Baringo Senator Gideon Kipsiele Moi is embroiled in a legal battle with his clansmen over a 100-acre prime land in Rongai, Nakuru County.
Fifty-six senior members of Moi’s Kapchepkeres clan have moved to court, accusing Senator Moi of grabbing 40 acres that former President Daniel Moi hived off for them from his 100 acres adjacent to Kabarak Farm.
Mr Simon Kipsang Yator, Mr Michael Chebon and Mr Michael Chirchir Korir have filed a suit on behalf of the clan members before the Environment and Lands Court in Nakuru, accusing the senator of illegally and fraudulently transferring their land to his name in conspiracy with the Nakuru land registrar.
Through lawyer Ochieng Gai, they claim the senator, who is the current clan patron, has subdivided and registered the land as Rongai/Rongai block 6/2 and plans to sell it to third parties.
Court documents indicate that the group (Keres Self Help Group) approached the former President in a bid to purchase part of the land adjacent to his Kabarak Farm belonging to Rift Valley Hatcheries Limited that was owned by Mzee Moi. The group had raised about Sh18 million and wanted 40 acres. Upon deliberations with the clansmen, the court heard, the former President opted to gift them with the land as their money was not sufficient to purchase such a prime parcel.
An acre in the area is valued at about Sh10 million. The court heard that the senator was always present during negotiations and transactions between Mzee Moi and his clansmen.
“The plaintiffs withdrew the money (Sh18 million) to pay the late president at his residence, but he instructed them to pay it to Senator Moi, who further instructed them to deposit it in his bank accounts,” reads the plaint.
The petitioners say Mzee Moi instructed a surveyor to subdivide the land into three parts of 40 acres to the group, 30 to Kabarak University vice chancellor Henry Kiptiony Kiplagat and 30 acres to the senator. The group’s parcel was to be transferred to its chairman, Simon Yator, before the title could be transferred to individual members. The court heard that Mzee Moi instructed the members to get a lawyer to draw all transactions, subdivision and transfer of parcels.

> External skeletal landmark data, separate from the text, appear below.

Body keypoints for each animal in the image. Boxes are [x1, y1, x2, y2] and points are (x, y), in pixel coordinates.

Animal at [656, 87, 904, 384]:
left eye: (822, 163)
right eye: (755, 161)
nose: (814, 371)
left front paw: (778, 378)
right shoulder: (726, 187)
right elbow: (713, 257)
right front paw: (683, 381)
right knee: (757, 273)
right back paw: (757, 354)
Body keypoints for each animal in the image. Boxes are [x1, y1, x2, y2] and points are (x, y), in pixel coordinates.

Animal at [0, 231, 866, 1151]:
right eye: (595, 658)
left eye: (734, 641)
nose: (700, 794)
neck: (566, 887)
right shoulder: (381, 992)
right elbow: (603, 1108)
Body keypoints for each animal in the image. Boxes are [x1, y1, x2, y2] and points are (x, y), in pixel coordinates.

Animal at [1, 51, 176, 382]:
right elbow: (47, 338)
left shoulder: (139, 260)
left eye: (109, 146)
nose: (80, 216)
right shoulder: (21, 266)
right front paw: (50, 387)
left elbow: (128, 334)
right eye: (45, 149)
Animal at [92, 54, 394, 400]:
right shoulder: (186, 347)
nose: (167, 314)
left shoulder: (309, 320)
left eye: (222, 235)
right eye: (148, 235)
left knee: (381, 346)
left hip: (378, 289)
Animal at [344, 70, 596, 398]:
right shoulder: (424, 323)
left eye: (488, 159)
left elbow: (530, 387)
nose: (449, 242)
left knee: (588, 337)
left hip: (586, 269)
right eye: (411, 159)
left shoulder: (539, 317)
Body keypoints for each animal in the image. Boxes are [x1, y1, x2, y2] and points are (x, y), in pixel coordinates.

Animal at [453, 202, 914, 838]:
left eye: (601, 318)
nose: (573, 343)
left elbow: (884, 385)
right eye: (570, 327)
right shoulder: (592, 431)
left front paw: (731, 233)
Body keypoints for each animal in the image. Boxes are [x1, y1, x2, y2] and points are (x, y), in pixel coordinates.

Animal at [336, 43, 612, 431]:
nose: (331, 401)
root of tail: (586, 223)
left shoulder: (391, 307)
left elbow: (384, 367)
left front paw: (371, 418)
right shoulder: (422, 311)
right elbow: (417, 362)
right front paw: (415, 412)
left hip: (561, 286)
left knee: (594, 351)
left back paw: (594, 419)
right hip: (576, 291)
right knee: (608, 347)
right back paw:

Documents submitted in court show that all the transaction documents between Mzee Moi and the group were drawn and witnessed by lawyer Evans Korir Kipchenger of Korir and Kipchenger Advocates.
Upon getting its portion, the group members say they subdivided, occupied and developed it as they waited for the title to be processed by the senator. “Despite passing on, the late had concluded the transaction and had drawn and signed all the transfer documents to the plaintiffs and that was left for the defendant to do on his behalf was to issue title deed to the plaintiffs.”
However, the court heard that the senator called the group in March and informed them of his plan to make adjustments to the initial subdivision plan by hiving off about eight acres from the group’s 40 acres. The members objected to the move, arguing they had subdivided the land among themselves and each person had occupied it with their family members. A standoff with the legislator prompted them to file the present court case.
They sued to bar the senator and the lands registrar from interfering with their occupation of the land. They are seeking orders declaring them the legal owners of the land and compelling the Senator to issue them with the title. However, Senator Moi, in his response filed on June 27, dismissed the claims as unfounded. He denied being part of the transactions and disputed any transaction between his father and the clansmen, whom he described as busy bodies.
“The applicants claim that they were given 40 acres, yet they claim they paid me Sh18 million for the purchase of the same parcel of land. Why were they paying such a huge amount for a gift?”
He urged court to dismiss the suit. Justice Lynette Omollo directed the parties to file and serve documents before the matter is mentioned on July 26.